Entries shown
=====

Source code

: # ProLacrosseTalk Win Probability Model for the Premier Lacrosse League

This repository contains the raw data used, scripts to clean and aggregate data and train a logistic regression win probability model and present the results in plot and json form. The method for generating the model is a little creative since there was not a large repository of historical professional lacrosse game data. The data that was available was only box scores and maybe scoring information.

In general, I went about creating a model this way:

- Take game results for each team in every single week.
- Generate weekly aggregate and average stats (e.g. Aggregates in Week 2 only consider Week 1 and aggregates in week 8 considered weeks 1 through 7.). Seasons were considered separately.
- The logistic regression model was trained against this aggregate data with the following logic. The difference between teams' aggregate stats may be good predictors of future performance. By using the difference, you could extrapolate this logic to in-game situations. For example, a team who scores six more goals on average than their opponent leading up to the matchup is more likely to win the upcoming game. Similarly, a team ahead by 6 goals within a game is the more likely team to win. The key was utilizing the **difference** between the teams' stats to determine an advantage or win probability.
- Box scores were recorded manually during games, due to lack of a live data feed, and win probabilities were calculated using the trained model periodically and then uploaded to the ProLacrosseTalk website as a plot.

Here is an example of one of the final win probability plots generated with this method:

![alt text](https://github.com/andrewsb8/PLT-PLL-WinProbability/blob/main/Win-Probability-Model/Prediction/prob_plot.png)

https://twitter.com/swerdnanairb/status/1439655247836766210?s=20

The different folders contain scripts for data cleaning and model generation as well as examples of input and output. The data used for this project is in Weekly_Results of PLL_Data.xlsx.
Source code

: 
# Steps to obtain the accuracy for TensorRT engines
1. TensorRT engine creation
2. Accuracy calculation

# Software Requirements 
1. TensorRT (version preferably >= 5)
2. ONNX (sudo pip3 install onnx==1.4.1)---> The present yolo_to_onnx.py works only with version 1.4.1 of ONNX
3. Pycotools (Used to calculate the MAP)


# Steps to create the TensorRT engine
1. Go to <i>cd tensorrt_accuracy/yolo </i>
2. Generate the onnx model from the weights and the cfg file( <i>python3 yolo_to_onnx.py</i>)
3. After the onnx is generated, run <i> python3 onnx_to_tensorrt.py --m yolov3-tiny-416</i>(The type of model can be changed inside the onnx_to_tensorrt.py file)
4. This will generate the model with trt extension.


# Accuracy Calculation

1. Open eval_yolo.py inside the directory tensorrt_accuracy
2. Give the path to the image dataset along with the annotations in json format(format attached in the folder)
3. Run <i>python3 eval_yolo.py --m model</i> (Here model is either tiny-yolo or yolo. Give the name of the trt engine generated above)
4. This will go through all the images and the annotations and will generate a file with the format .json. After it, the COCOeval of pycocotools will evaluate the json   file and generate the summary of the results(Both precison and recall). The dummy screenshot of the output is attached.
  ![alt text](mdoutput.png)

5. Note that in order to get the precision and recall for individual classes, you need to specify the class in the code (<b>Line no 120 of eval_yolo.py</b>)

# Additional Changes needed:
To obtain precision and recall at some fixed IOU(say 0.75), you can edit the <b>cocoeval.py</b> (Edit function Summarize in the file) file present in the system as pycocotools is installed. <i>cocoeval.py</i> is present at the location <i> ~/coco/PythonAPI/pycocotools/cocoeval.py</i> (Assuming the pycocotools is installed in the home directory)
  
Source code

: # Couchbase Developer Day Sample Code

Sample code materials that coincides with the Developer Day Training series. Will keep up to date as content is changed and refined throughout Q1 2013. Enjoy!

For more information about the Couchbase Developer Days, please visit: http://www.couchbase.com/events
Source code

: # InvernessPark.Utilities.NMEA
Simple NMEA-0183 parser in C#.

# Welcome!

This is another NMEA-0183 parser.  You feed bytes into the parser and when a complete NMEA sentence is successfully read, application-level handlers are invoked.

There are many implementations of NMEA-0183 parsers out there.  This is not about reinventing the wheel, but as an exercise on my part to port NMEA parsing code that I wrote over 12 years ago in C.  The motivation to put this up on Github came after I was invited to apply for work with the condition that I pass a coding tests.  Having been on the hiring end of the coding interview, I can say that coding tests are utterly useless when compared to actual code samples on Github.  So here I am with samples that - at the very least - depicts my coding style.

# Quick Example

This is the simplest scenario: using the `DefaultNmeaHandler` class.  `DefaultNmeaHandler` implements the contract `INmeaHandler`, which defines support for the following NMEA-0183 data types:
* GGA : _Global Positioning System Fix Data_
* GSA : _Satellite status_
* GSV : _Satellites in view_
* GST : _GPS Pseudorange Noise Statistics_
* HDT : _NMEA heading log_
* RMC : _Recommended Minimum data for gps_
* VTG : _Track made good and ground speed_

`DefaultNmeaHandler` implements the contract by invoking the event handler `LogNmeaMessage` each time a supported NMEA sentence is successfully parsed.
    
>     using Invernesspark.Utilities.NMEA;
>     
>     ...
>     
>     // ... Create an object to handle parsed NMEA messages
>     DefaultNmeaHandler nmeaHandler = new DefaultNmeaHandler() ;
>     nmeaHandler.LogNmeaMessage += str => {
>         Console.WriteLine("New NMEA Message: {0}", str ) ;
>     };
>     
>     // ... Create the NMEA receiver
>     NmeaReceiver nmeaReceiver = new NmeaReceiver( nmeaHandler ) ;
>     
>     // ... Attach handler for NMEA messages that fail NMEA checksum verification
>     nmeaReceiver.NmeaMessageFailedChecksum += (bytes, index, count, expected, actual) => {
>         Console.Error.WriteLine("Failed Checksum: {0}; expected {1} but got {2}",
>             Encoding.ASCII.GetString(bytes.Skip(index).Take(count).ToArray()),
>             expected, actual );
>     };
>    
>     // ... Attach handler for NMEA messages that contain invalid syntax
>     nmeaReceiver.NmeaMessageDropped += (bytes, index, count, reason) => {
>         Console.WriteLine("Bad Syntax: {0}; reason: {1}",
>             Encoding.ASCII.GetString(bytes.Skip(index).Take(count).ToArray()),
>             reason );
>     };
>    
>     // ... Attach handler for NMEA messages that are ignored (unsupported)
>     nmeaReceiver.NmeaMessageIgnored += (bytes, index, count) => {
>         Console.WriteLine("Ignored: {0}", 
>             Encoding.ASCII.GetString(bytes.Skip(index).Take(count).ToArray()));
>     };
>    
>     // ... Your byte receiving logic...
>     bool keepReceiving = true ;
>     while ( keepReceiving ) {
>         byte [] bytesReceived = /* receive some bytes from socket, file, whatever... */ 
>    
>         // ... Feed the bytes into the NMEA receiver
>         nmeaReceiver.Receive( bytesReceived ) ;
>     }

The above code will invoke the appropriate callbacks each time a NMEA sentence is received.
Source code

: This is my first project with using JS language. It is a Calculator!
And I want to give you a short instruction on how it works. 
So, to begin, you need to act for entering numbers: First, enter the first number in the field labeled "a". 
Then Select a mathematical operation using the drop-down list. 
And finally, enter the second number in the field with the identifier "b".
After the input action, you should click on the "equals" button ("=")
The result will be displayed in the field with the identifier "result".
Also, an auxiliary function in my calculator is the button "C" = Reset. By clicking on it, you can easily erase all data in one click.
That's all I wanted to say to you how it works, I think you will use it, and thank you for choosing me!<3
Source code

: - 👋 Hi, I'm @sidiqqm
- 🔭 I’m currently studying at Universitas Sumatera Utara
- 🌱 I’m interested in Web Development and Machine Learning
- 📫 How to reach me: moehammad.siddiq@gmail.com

=====

Job
Reproduce the material word for word from its beginning through the line containing "This repository contains", including that line.

Output for this task
Source code

: # ProLacrosseTalk Win Probability Model for the Premier Lacrosse League

This repository contains the raw data used, scripts to clean and aggregate data and train a logistic regression win probability model and present the results in plot and json form. The method for generating the model is a little creative since there was not a large repository of historical professional lacrosse game data. The data that was available was only box scores and maybe scoring information.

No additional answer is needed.